**What is required**
Write out every line below word for word, but leave out the pictures.
╭──
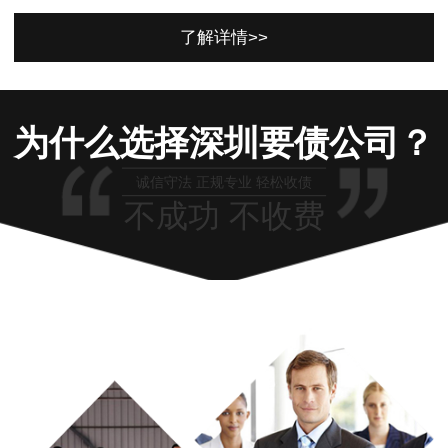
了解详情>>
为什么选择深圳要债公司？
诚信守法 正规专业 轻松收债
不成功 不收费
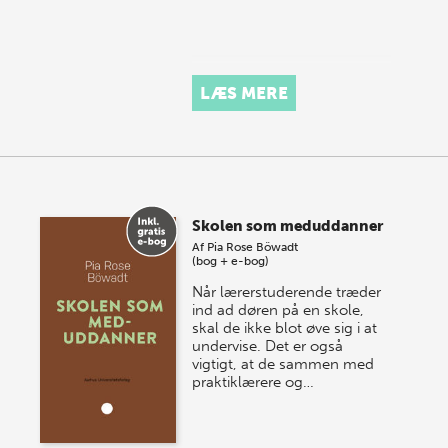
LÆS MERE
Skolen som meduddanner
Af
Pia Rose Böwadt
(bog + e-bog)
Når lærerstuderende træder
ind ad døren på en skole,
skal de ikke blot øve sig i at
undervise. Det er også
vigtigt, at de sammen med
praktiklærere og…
╰──
**Solution below**
了解详情>>
为什么选择深圳要债公司？
诚信守法 正规专业 轻松收债
不成功 不收费
LÆS MERE
Skolen som meduddanner
Af
Pia Rose Böwadt
(bog + e-bog)
Når lærerstuderende træder
ind ad døren på en skole,
skal de ikke blot øve sig i at
undervise. Det er også
vigtigt, at de sammen med
praktiklærere og…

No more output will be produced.